# [TASK TO COMPLETE]
Reproduce verbatim the lines of the material below, starting at the line with "vase: none [841,535,901,611]" and ending at the line with "decorative bowl: present [688,415,761,448]", both inclusive; skip the rest.

_ _ _ _

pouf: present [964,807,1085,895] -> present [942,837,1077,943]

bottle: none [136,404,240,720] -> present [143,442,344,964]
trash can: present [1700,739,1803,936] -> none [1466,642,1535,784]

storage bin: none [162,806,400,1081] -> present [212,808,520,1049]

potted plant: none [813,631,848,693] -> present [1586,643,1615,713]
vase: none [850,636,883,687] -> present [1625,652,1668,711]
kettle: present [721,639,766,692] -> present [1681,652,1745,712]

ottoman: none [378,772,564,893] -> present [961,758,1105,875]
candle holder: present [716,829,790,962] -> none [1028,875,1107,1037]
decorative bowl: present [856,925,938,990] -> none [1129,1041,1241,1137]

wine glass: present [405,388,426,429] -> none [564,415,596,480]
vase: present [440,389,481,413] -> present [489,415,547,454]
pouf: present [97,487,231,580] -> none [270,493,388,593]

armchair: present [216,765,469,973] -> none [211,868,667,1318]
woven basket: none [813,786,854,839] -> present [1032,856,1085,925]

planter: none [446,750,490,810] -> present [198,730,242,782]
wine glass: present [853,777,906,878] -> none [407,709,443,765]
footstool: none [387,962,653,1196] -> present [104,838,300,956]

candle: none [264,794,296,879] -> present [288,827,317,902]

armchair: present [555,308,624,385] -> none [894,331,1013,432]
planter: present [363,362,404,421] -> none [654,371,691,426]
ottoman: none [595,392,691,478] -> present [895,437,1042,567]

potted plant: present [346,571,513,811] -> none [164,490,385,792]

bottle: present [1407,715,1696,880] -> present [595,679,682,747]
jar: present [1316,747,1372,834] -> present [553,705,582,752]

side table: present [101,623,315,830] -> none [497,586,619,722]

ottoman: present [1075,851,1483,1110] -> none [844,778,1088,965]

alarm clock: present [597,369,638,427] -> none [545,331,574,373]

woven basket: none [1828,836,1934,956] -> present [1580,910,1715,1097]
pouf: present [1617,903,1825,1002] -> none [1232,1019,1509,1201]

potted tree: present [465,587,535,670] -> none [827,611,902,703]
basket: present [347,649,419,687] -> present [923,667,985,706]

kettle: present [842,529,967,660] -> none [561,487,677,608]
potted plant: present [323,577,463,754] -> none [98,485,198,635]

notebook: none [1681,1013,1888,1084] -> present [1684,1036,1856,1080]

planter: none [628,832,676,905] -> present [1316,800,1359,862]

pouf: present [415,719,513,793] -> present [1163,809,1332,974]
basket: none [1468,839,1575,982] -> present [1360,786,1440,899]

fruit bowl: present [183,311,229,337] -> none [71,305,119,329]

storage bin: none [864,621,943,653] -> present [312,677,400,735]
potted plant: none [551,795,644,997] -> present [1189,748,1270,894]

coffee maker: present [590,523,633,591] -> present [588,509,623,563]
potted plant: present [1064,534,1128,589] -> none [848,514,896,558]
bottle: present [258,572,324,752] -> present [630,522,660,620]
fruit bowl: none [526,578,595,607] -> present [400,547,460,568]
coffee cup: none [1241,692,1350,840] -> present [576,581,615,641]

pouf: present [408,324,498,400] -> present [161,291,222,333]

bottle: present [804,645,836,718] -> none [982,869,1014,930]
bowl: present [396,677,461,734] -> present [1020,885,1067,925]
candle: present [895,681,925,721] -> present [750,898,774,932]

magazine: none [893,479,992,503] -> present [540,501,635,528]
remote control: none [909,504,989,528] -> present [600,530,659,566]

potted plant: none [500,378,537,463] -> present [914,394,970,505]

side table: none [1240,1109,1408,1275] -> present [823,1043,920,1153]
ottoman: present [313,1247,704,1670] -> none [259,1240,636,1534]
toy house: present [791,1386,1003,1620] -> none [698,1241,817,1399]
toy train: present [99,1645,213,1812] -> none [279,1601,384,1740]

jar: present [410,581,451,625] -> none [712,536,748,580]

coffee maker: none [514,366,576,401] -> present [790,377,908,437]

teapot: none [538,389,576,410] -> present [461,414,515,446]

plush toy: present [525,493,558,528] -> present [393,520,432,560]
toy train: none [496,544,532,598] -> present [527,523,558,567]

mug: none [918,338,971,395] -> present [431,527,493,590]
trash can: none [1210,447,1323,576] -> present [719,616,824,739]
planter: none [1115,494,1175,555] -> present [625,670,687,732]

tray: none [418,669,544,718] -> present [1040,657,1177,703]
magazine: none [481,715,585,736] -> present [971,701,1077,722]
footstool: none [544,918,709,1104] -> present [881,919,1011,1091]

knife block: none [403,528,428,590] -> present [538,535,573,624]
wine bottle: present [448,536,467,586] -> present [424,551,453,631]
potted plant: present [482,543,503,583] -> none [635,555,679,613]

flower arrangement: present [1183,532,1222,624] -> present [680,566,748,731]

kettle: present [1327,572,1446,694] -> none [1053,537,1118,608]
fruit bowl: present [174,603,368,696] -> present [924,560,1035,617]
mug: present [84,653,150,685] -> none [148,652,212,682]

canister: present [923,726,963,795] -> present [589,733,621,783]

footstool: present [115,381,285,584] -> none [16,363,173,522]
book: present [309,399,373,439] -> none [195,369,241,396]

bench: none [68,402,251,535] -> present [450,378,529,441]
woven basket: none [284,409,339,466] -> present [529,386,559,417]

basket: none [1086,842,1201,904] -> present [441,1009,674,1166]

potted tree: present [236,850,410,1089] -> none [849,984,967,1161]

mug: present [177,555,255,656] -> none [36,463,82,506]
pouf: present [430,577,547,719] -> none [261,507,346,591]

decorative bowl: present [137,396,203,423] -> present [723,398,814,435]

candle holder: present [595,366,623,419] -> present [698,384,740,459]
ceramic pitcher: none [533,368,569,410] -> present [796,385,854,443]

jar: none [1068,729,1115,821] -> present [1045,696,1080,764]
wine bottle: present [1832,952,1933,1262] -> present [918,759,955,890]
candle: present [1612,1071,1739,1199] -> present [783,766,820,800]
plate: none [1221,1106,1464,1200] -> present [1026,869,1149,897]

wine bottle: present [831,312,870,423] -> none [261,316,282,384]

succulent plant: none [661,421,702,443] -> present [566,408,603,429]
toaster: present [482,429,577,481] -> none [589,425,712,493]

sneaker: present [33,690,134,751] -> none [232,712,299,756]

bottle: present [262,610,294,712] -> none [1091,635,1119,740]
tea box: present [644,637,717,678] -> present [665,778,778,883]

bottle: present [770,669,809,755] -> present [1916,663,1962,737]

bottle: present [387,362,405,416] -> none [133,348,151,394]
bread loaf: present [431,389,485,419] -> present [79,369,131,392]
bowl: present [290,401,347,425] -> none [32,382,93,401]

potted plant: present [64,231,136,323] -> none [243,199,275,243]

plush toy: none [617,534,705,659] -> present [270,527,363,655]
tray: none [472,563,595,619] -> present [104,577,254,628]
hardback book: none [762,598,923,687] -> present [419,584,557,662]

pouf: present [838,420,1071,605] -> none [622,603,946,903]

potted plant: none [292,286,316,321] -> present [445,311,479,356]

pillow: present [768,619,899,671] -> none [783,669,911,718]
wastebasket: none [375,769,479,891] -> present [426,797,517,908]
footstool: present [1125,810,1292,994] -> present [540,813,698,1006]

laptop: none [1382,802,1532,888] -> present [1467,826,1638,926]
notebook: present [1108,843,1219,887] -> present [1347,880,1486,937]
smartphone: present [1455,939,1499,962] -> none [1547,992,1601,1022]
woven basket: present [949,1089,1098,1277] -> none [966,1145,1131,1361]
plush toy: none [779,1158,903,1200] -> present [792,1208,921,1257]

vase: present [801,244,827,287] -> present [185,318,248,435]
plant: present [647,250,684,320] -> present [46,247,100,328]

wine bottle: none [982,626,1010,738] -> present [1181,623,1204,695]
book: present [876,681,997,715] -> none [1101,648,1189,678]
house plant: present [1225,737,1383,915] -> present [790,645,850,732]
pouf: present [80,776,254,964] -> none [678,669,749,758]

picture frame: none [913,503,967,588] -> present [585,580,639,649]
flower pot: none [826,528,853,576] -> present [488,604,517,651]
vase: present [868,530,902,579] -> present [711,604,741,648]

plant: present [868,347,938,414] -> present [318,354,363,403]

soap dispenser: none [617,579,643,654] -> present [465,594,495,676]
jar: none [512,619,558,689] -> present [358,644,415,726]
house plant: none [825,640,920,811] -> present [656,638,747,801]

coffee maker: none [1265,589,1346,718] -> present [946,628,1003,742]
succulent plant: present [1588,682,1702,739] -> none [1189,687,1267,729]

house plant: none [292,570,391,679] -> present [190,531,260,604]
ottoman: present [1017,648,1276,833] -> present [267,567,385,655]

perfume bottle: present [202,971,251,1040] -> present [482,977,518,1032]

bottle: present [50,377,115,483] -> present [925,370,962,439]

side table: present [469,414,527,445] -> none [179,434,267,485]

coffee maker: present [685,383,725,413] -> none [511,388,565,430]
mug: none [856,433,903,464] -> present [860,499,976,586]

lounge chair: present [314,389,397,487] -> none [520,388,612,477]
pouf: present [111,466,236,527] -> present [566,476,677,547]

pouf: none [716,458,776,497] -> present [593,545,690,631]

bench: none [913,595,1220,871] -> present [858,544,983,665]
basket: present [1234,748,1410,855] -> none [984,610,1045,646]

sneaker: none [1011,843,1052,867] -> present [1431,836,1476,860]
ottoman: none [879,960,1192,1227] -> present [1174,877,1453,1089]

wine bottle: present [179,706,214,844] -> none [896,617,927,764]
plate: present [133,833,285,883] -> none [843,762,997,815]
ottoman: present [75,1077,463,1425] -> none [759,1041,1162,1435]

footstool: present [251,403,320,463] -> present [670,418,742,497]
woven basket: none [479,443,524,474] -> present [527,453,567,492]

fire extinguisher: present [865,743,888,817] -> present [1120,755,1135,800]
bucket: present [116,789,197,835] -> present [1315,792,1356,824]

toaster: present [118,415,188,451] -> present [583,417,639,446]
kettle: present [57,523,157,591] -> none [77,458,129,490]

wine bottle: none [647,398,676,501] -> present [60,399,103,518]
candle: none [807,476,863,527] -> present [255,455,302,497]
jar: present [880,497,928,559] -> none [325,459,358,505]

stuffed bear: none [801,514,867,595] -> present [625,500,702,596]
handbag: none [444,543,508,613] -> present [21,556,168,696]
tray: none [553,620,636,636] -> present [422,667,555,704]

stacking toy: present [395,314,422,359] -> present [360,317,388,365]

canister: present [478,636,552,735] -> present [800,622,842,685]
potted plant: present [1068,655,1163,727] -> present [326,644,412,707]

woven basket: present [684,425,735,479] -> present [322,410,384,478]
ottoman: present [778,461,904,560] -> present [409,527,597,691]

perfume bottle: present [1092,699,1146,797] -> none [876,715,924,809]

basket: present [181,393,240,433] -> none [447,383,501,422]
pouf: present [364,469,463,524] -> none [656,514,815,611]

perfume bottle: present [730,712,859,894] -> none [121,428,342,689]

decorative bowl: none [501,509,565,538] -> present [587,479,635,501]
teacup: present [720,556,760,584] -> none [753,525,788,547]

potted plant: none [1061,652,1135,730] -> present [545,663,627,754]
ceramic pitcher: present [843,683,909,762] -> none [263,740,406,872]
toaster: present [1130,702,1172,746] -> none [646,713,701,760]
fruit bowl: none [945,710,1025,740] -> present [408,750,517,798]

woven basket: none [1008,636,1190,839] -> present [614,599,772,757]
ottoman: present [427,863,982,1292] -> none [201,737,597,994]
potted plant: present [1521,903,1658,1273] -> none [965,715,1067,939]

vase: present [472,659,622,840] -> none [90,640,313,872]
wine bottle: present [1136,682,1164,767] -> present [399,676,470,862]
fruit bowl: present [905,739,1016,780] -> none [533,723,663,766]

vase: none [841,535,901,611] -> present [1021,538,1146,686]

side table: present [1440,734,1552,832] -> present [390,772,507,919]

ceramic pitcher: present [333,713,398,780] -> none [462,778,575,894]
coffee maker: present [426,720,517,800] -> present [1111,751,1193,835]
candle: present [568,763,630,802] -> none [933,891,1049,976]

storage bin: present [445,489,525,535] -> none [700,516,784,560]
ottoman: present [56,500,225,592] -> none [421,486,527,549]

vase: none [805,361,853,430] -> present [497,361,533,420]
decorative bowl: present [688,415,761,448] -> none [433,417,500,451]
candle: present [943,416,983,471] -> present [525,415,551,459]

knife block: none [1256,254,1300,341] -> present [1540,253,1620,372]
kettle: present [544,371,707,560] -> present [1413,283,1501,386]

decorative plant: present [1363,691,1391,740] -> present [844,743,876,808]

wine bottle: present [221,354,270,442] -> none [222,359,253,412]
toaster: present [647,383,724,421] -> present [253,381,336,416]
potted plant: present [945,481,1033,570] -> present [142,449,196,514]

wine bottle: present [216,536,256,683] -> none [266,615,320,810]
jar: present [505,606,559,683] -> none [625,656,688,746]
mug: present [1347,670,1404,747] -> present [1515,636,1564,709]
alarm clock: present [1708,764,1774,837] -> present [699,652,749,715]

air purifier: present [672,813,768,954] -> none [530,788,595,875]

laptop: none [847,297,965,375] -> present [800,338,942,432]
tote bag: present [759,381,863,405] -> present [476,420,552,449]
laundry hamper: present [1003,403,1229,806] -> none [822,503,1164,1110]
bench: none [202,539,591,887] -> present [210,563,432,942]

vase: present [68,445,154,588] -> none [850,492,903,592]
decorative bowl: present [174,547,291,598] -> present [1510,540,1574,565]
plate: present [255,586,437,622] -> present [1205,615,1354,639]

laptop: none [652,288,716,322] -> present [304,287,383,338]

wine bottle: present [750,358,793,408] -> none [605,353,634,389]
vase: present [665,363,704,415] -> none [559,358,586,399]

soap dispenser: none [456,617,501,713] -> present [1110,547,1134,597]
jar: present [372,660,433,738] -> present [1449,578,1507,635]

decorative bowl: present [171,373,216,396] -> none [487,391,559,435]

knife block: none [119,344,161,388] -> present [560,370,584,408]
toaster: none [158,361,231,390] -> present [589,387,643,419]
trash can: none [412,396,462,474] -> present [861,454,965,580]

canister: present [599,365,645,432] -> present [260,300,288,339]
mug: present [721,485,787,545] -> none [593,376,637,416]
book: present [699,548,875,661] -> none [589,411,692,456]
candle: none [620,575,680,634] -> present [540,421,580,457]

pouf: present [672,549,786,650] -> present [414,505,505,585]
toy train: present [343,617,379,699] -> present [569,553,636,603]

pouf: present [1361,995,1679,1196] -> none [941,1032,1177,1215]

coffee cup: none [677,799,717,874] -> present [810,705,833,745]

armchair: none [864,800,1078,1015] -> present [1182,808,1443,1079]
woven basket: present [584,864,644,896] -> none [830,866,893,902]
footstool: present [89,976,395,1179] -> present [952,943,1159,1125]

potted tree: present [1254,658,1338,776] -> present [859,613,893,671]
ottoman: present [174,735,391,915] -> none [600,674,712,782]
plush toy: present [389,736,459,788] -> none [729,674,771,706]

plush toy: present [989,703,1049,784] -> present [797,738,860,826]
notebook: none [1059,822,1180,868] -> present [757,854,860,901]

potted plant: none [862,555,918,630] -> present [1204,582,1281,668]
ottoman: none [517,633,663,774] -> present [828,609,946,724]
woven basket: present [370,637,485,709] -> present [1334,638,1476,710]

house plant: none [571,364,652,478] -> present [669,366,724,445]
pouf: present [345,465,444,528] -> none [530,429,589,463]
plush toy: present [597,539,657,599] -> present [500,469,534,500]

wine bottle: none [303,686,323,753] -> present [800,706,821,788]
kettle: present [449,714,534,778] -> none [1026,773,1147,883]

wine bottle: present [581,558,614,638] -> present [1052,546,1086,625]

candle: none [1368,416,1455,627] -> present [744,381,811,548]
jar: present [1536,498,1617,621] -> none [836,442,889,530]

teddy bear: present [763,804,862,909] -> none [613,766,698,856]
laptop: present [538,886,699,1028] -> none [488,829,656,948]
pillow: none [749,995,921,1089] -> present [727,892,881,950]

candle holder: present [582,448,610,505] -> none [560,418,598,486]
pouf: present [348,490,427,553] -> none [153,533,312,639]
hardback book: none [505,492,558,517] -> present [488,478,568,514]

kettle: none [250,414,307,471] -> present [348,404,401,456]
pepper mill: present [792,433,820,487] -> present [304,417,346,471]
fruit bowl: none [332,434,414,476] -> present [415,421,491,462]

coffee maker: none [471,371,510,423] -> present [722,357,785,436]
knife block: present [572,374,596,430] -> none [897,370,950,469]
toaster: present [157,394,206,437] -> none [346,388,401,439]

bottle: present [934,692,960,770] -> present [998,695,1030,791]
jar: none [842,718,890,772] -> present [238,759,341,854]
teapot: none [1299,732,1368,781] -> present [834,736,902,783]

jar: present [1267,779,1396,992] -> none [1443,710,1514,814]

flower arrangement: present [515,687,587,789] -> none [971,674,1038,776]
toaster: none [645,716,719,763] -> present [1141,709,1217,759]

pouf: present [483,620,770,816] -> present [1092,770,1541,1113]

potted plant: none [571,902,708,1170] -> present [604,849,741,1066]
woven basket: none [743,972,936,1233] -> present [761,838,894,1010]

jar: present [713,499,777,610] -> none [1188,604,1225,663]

_ _ _ _

# [THE COMPLETED TASK]
vase: none [841,535,901,611] -> present [1021,538,1146,686]

side table: present [1440,734,1552,832] -> present [390,772,507,919]

ceramic pitcher: present [333,713,398,780] -> none [462,778,575,894]
coffee maker: present [426,720,517,800] -> present [1111,751,1193,835]
candle: present [568,763,630,802] -> none [933,891,1049,976]

storage bin: present [445,489,525,535] -> none [700,516,784,560]
ottoman: present [56,500,225,592] -> none [421,486,527,549]

vase: none [805,361,853,430] -> present [497,361,533,420]
decorative bowl: present [688,415,761,448] -> none [433,417,500,451]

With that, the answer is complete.